# Ideas and recommendations for 500-1K lists, casual fun



## Jace of Ultramar (Aug 2, 2011)

Hello all!

Within the next month or so for casual Saturday evening games. I'm expecting we will play somewhere between 500 to 1,000 point games. I'm just curious at to what everyone else enjoys using for casual play.


----------



## Ultra111 (Jul 9, 2009)

I normally just go for whatever I feel like. I might experiment, take an army I doubt will actually be able to do anything, or set myself a challenge such as "how many vehicles can I fit in to this point limit and still maintain effectiveness", that kind of shit.

So I might take a whole army of scouts and give them LS's, or maybe get the bare minimum of troops I can take and fill out the rest of the points with expensive units like a decked out chapter master (whom I ordinarily wouldn't use anyway) attached to a sternguard veteran squad or something like that.

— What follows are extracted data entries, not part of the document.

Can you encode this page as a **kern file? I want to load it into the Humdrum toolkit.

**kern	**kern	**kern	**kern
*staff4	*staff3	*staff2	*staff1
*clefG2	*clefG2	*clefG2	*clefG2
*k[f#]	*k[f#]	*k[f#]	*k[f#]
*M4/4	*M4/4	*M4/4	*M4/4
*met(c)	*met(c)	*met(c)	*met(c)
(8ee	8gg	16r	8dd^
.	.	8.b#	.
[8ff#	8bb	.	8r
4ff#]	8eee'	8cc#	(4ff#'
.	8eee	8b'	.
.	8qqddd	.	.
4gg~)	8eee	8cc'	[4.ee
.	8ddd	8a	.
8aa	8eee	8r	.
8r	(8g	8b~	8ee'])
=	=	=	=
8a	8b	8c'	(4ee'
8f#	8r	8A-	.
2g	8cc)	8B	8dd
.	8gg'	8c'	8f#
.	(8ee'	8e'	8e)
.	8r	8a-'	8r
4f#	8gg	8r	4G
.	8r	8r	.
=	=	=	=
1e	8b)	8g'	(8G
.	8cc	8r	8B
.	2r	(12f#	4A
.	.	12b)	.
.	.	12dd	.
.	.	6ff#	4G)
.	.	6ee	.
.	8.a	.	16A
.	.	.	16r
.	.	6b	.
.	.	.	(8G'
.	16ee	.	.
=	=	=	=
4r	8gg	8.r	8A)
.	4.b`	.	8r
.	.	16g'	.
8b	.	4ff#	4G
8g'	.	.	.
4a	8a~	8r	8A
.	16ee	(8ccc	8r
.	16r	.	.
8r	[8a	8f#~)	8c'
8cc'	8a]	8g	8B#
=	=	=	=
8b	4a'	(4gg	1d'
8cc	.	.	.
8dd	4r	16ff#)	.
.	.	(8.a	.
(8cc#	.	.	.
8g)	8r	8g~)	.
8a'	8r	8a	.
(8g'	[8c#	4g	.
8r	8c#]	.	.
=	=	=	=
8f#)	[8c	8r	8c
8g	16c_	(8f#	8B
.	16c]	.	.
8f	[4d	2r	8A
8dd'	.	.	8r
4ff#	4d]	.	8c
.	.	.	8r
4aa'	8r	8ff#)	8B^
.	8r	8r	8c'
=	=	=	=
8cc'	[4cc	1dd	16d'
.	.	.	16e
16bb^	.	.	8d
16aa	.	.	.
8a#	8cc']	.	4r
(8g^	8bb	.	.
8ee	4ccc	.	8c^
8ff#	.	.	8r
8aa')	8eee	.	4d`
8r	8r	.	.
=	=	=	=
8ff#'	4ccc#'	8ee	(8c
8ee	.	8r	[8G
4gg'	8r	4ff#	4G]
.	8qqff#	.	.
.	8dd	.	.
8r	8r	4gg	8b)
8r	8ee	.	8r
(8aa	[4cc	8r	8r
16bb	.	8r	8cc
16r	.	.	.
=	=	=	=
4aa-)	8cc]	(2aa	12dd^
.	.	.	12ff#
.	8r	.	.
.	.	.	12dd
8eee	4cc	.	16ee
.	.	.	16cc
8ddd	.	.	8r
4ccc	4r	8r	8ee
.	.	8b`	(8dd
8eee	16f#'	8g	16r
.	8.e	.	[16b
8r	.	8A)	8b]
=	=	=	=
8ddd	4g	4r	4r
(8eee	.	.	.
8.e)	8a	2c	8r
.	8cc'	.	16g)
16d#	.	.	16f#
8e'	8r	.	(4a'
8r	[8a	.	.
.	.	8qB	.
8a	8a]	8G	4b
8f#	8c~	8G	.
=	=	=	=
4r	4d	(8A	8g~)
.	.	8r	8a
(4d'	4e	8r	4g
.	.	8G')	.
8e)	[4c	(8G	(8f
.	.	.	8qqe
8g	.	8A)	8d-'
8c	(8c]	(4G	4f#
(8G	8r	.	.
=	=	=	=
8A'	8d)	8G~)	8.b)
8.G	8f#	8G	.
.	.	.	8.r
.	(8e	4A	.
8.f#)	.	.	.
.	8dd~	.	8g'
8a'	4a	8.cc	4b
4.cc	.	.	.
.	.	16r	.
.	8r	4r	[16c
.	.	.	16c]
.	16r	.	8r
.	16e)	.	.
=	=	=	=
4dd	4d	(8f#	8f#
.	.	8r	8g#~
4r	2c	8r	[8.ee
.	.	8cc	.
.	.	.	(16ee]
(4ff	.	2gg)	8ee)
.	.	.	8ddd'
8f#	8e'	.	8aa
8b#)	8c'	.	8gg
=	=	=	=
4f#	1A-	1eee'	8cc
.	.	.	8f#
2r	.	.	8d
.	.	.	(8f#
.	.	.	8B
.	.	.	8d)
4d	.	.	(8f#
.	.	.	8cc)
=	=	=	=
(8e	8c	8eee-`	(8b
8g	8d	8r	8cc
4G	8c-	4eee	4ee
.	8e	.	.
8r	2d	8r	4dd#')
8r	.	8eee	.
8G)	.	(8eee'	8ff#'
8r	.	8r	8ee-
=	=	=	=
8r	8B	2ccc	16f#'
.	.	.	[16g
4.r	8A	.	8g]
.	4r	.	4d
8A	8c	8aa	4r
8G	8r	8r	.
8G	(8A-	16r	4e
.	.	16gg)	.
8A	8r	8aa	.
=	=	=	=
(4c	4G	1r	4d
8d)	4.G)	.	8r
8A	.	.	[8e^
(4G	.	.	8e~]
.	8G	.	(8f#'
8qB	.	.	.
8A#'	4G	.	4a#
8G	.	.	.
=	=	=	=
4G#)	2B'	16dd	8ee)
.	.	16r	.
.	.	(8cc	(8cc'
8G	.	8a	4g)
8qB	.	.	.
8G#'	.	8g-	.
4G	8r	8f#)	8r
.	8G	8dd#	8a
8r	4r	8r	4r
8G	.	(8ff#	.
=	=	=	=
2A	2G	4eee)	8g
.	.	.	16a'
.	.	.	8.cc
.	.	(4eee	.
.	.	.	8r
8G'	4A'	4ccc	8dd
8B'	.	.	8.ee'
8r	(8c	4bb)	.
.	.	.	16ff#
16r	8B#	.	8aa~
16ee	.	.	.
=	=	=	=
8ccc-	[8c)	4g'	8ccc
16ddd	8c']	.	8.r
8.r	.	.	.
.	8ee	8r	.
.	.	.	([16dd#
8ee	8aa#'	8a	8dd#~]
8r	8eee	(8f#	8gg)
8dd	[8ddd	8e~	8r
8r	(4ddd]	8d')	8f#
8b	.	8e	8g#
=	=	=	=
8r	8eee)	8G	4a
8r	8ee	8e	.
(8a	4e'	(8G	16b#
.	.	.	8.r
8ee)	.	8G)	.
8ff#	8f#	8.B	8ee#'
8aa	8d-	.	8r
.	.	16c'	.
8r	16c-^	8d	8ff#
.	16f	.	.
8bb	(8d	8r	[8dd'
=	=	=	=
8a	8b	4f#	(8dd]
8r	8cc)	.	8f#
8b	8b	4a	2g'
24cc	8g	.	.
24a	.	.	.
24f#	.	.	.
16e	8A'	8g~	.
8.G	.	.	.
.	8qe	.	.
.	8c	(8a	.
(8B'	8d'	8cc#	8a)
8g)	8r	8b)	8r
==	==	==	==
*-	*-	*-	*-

Basically, just do whatever you think will be fun is what I do.


----------



## Jace of Ultramar (Aug 2, 2011)

See, I was thinking the same thing. Do 2 five man scout squads and deck the rest out with Assault Troops or maybe do a quirky biker squad with Razorback support.


----------



## Hurons_Champion (Aug 7, 2011)

Do some thing you've never done before i played Sky claws (Space Wolves) just because i could. The fun is in experimenting and doing different stuff.


----------